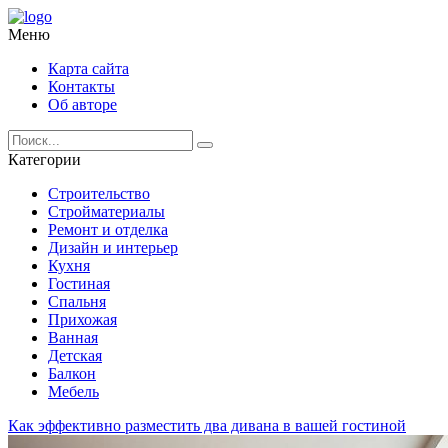
Меню
Карта сайта
Контакты
Об авторе
Категории
Строительство
Стройматериалы
Ремонт и отделка
Дизайн и интерьер
Кухня
Гостиная
Спальня
Прихожая
Ванная
Детская
Балкон
Мебель
Как эффективно разместить два дивана в вашей гостиной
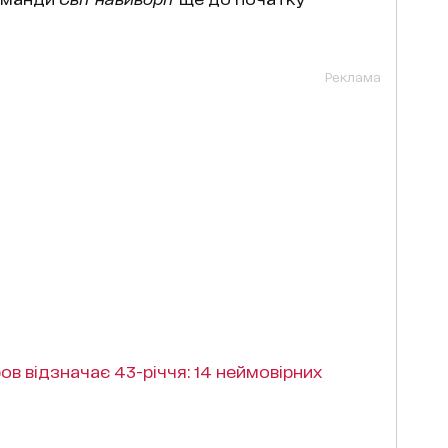
Реклама
в відзначає 43-річчя: 14 неймовірних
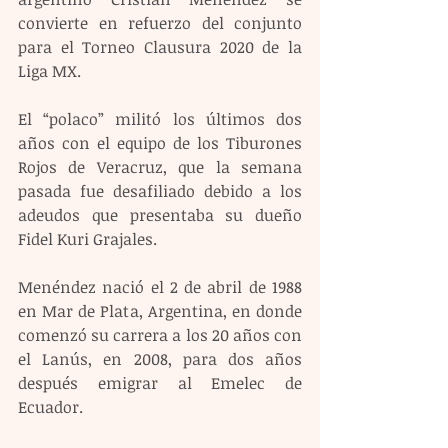
convierte en refuerzo del conjunto 
para el Torneo Clausura 2020 de la 
Liga MX.
El “polaco” militó los últimos dos 
años con el equipo de los Tiburones 
Rojos de Veracruz, que la semana 
pasada fue desafiliado debido a los 
adeudos que presentaba su dueño 
Fidel Kuri Grajales.
Menéndez nació el 2 de abril de 1988 
en Mar de Plata, Argentina, en donde 
comenzó su carrera a los 20 años con 
el Lanús, en 2008, para dos años 
después emigrar al Emelec de 
Ecuador.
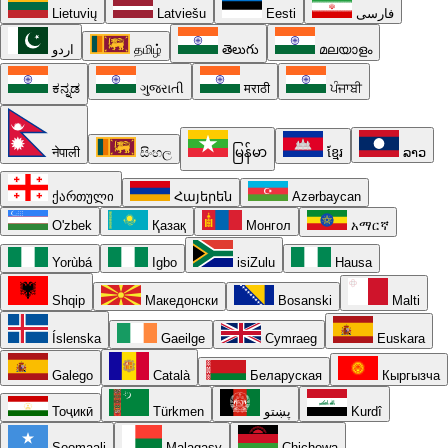
Lietuvių
Latviešu
Eesti
فارسی
اردو
தமிழ்
తెలుగు
മലയാളം
ಕನ್ನಡ
ગુજરાતી
मराठी
ਪੰਜਾਬੀ
नेपाली
සිංහල
မြန်မာ
ខ្មែរ
ລາວ
ქართული
Հայերեն
Azərbaycan
O'zbek
Қазақ
Монгол
አማርኛ
Yorùbá
Igbo
isiZulu
Hausa
Shqip
Македонски
Bosanski
Malti
Íslenska
Gaeilge
Cymraeg
Euskara
Galego
Català
Беларуская
Кыргызча
Тоҷикӣ
Türkmen
پښتو
Kurdî
Soomaali
Malagasy
Chichewa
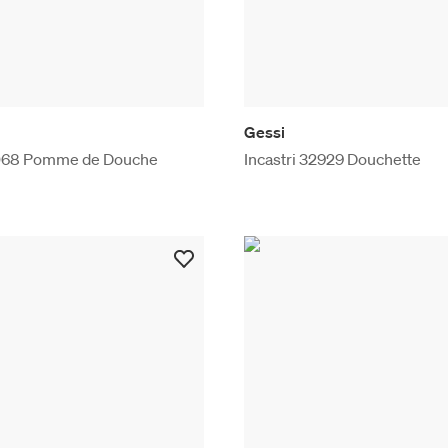
Gessi
3068 Pomme de Douche
Incastri 32929 Douchette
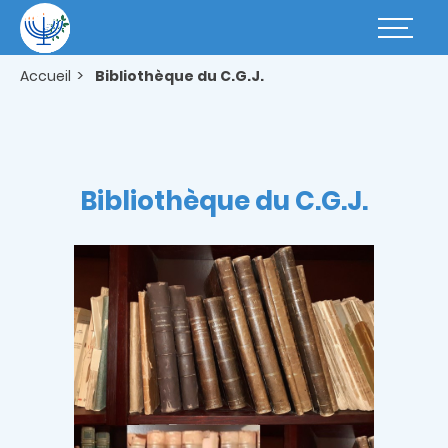
Aller
au
Basculer
contenu
la
principal
navigatio
Accueil
Bibliothèque du C.G.J.
Bibliothèque du C.G.J.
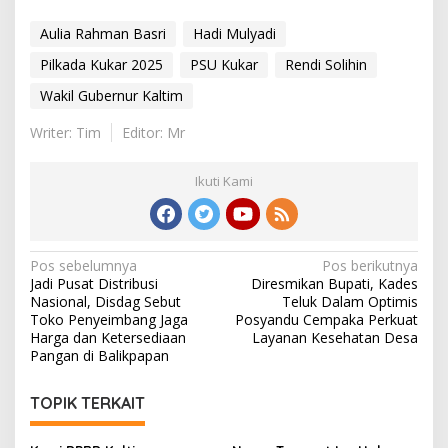
Aulia Rahman Basri
Hadi Mulyadi
Pilkada Kukar 2025
PSU Kukar
Rendi Solihin
Wakil Gubernur Kaltim
Writer: Tim
Editor: Mr
Ikuti Kami
Navigasi
Pos sebelumnya
Pos berikutnya
Jadi Pusat Distribusi
Diresmikan Bupati, Kades
pos
Nasional, Disdag Sebut
Teluk Dalam Optimis
Toko Penyeimbang Jaga
Posyandu Cempaka Perkuat
Harga dan Ketersediaan
Layanan Kesehatan Desa
Pangan di Balikpapan
TOPIK TERKAIT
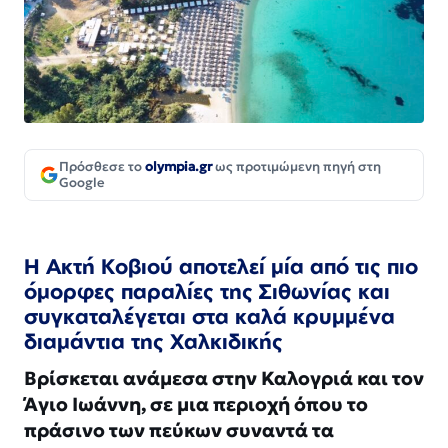
Πρόσθεσε το
olympia.gr
ως προτιμώμενη πηγή στη
Google
Η Ακτή Κοβιού αποτελεί μία από τις πιο
όμορφες παραλίες της Σιθωνίας και
συγκαταλέγεται στα καλά κρυμμένα
διαμάντια της Χαλκιδικής
Βρίσκεται ανάμεσα στην Καλογριά και τον
Άγιο Ιωάννη, σε μια περιοχή όπου το
πράσινο των πεύκων συναντά τα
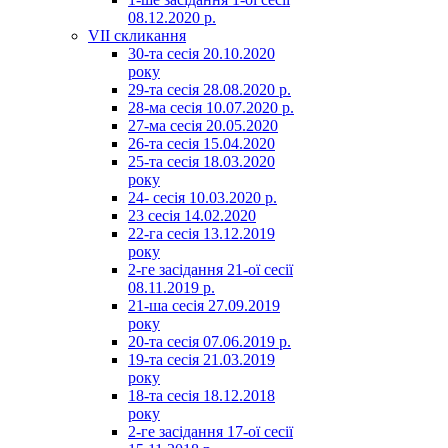
08.12.2020 р.
VII скликання
30-та сесія 20.10.2020
року
29-та сесія 28.08.2020 р.
28-ма сесія 10.07.2020 р.
27-ма сесія 20.05.2020
26-та сесія 15.04.2020
25-та сесія 18.03.2020
року
24- сесія 10.03.2020 р.
23 сесія 14.02.2020
22-га сесія 13.12.2019
року
2-ге засідання 21-ої сесії
08.11.2019 р.
21-ша сесія 27.09.2019
року
20-та сесія 07.06.2019 р.
19-та сесія 21.03.2019
року
18-та сесія 18.12.2018
року
2-ге засідання 17-ої сесії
━━━━━━
◆ **WORK TO COMPLETE**: Every line from the start of the material through the line holding "los últimos dos" must be returned exactly, and the pictures must not.

◆ **TASK SOLUTION**:
Меню
Карта сайта
Контакты
Об авторе
Категории
Строительство
Стройматериалы
Ремонт и отделка
Дизайн и интерьер
Кухня
Гостиная
Спальня
Прихожая
Ванная
Детская
Балкон
Мебель
Как эффективно разместить два дивана в вашей гостиной
Реклама
в відзначає 43-річчя: 14 неймовірних
convierte en refuerzo del conjunto 
para el Torneo Clausura 2020 de la 
Liga MX.
El “polaco” militó los últimos dos 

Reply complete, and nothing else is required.